_Directions for this task_.
Can you extract the lines of the records below, from the very first line through the line containing "text at (43, 407): E -> A", inclusive, and reproduce each one verbatim?

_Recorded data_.
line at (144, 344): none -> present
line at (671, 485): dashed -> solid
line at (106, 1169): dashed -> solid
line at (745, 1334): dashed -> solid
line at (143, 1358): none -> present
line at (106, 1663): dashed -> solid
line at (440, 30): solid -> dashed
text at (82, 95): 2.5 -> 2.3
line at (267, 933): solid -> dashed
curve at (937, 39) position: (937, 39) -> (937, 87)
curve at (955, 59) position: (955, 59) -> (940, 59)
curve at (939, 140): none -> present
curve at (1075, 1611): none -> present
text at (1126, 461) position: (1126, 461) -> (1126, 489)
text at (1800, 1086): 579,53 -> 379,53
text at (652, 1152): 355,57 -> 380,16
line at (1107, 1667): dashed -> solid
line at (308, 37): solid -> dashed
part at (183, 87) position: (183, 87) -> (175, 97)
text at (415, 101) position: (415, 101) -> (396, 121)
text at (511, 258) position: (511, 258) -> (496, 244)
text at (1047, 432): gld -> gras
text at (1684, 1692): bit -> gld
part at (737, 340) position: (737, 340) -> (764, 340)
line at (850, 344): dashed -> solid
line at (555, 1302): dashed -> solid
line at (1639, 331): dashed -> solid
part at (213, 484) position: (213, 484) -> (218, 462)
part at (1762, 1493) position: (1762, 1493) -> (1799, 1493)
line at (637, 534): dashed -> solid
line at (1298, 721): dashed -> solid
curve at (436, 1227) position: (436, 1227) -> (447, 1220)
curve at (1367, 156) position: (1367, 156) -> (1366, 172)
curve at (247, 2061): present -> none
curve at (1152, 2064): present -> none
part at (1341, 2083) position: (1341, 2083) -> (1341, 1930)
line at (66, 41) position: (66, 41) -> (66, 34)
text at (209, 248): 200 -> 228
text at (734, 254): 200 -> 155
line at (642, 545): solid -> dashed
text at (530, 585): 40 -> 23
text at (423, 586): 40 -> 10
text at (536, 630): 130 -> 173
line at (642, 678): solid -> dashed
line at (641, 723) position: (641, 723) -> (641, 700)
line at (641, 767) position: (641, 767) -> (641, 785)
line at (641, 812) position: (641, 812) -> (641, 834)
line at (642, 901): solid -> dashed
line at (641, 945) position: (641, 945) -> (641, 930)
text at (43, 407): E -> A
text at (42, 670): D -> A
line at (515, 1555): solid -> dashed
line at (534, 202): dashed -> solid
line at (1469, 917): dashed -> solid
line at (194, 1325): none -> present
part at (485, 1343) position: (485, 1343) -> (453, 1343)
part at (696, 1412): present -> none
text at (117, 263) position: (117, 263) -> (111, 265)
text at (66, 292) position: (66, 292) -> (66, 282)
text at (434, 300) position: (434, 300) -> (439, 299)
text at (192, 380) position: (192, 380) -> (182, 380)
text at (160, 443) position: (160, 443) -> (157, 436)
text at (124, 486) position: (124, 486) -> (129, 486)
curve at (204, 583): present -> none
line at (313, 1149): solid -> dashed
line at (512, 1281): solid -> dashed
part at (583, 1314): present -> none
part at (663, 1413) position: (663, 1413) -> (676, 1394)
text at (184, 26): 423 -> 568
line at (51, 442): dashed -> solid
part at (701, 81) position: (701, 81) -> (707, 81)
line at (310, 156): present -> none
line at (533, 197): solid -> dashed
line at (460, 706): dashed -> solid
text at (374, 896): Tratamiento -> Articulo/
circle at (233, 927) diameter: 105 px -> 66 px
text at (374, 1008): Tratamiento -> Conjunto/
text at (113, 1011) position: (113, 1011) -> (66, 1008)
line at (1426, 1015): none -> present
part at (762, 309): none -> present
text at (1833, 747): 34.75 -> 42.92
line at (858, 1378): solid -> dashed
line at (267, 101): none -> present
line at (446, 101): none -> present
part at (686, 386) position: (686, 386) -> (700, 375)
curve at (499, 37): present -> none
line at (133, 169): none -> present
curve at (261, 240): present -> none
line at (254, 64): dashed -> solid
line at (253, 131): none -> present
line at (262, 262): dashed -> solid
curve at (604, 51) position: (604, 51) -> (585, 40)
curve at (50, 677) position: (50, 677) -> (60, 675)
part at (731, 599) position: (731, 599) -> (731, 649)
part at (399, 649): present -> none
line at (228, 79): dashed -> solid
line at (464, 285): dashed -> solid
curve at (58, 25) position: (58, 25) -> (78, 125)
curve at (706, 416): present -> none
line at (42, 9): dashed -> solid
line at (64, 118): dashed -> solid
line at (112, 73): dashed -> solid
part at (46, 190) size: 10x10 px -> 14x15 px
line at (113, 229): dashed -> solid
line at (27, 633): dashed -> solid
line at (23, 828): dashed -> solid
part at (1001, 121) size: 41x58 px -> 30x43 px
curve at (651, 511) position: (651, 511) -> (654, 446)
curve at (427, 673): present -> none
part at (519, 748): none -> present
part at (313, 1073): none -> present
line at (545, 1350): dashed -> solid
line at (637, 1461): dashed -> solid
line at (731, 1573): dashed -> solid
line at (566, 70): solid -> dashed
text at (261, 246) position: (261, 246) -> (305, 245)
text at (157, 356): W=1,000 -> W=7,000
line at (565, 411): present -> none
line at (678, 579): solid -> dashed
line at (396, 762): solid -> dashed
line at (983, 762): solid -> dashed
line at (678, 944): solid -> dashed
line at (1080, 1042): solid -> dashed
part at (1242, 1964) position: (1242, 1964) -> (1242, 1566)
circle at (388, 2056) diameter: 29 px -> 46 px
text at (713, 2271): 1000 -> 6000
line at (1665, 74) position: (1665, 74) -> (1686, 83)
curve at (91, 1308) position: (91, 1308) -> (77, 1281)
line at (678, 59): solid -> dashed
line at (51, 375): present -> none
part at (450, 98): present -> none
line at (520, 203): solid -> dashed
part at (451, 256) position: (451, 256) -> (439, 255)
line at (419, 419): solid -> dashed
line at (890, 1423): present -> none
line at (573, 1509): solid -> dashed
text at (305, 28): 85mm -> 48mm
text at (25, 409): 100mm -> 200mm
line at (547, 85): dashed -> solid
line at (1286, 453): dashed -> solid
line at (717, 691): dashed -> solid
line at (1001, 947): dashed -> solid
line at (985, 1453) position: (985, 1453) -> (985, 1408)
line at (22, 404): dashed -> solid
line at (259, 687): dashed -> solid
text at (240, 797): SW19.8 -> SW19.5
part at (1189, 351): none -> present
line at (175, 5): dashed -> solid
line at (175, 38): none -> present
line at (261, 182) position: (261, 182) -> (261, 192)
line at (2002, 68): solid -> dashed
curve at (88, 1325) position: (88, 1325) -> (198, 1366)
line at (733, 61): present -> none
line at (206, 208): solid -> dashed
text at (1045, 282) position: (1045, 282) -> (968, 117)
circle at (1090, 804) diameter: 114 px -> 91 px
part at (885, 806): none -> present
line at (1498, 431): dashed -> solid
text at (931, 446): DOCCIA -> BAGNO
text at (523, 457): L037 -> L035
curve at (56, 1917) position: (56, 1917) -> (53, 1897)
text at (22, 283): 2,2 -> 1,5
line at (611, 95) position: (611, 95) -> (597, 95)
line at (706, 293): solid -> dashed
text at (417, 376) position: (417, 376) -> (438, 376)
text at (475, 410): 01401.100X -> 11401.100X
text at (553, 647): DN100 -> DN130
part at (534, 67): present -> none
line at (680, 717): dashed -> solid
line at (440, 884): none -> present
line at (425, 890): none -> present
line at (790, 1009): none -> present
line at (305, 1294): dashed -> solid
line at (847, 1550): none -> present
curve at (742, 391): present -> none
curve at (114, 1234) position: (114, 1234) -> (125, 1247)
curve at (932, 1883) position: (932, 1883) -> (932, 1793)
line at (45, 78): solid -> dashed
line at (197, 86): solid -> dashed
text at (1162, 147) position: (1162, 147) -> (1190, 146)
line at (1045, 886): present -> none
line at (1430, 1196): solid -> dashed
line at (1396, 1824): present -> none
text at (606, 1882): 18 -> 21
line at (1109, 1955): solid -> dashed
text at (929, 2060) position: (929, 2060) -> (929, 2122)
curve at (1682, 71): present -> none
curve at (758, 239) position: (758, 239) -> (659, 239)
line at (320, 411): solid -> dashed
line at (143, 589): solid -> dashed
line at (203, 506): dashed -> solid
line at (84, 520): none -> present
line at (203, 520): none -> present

_Answer for the task_.
line at (144, 344): none -> present
line at (671, 485): dashed -> solid
line at (106, 1169): dashed -> solid
line at (745, 1334): dashed -> solid
line at (143, 1358): none -> present
line at (106, 1663): dashed -> solid
line at (440, 30): solid -> dashed
text at (82, 95): 2.5 -> 2.3
line at (267, 933): solid -> dashed
curve at (937, 39) position: (937, 39) -> (937, 87)
curve at (955, 59) position: (955, 59) -> (940, 59)
curve at (939, 140): none -> present
curve at (1075, 1611): none -> present
text at (1126, 461) position: (1126, 461) -> (1126, 489)
text at (1800, 1086): 579,53 -> 379,53
text at (652, 1152): 355,57 -> 380,16
line at (1107, 1667): dashed -> solid
line at (308, 37): solid -> dashed
part at (183, 87) position: (183, 87) -> (175, 97)
text at (415, 101) position: (415, 101) -> (396, 121)
text at (511, 258) position: (511, 258) -> (496, 244)
text at (1047, 432): gld -> gras
text at (1684, 1692): bit -> gld
part at (737, 340) position: (737, 340) -> (764, 340)
line at (850, 344): dashed -> solid
line at (555, 1302): dashed -> solid
line at (1639, 331): dashed -> solid
part at (213, 484) position: (213, 484) -> (218, 462)
part at (1762, 1493) position: (1762, 1493) -> (1799, 1493)
line at (637, 534): dashed -> solid
line at (1298, 721): dashed -> solid
curve at (436, 1227) position: (436, 1227) -> (447, 1220)
curve at (1367, 156) position: (1367, 156) -> (1366, 172)
curve at (247, 2061): present -> none
curve at (1152, 2064): present -> none
part at (1341, 2083) position: (1341, 2083) -> (1341, 1930)
line at (66, 41) position: (66, 41) -> (66, 34)
text at (209, 248): 200 -> 228
text at (734, 254): 200 -> 155
line at (642, 545): solid -> dashed
text at (530, 585): 40 -> 23
text at (423, 586): 40 -> 10
text at (536, 630): 130 -> 173
line at (642, 678): solid -> dashed
line at (641, 723) position: (641, 723) -> (641, 700)
line at (641, 767) position: (641, 767) -> (641, 785)
line at (641, 812) position: (641, 812) -> (641, 834)
line at (642, 901): solid -> dashed
line at (641, 945) position: (641, 945) -> (641, 930)
text at (43, 407): E -> A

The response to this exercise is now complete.